Across the company, there will be a lot of pyramids, all derived from the overall KPI framework.

You (you!) should know what your pyramid looks like, and it should give you a pretty good idea what it is you should be doing.

Responsibilities

The fun thing about all of this is that the top pyramid, the company vision, strategy, and objectives, are the “truth” for everything that you do. And for everything that your friendly marketer does.

You might have situations were her and your instinct, wishes, and even objectives are badly aligned, or not at all, but you should always be able to go back up to the top level, and it should help you find a compromise that helps the whole company.

in a recent assignment, I was sitting down with a customer, trying to figure out vision and objectives for individual roles within a new project. We found a lot of aspects where those visions might be opposed, i.e. what one role would want would be bad for another role.

A simplified example: a sales person would like to be able to offer a product at the smallest possible price (so people buy a lot), while the person getting the product would want to spend a decent amount (so they don’t have to bargain that hard). Someone must be responsible for the margin, and they must keep both those roles in check, make sure they work together.

Back to our site, and Marketing handling Analytics, Testing, and othe tools.

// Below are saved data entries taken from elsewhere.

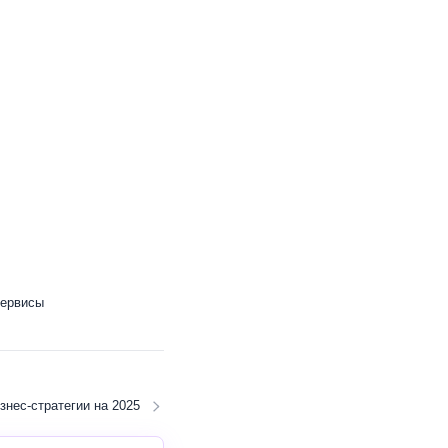
сервисы
знес-стратегии на 2025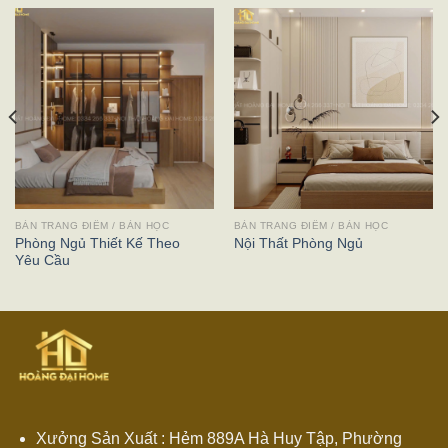
BÀN TRANG ĐIỂM / BÀN HỌC
BÀN TRANG ĐIỂM / BÀN HỌC
Phòng Ngủ Thiết Kế Theo
Nội Thất Phòng Ngủ
Yêu Cầu
Xưởng Sản Xuất : Hẻm 889A Hà Huy Tập, Phường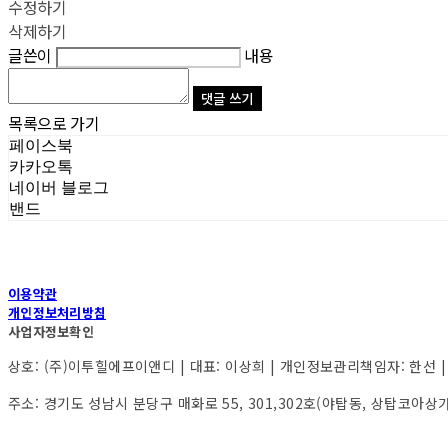
수정하기
삭제하기
글쓴이
내용
댓글 쓰기
목록으로 가기
페이스북
카카오톡
네이버 블로그
밴드
이용약관
개인정보처리방침
사업자정보확인
상호: (주)이투힐에프이앤디 | 대표: 이상희 | 개인정보관리책임자: 한선 | 전화:
주소: 경기도 성남시 분당구 매화로 55, 301,302호(야탑동, 상탑코아상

Marketing needs the site to perform. It is often their cheapest and most flexible inbound channel. They do sometimes break it, sure, but they need the site more than you (the developer) do.

I guess what I’m trying to say is: trust them a bit, let them do stuff. Don’t try and lock everything down, and certainly don’t handle things that are not aligned with your goals.

Analytics and Target are not successful if you measure site stability, or page load performance. But they can be incredibly successful if you measure other goals.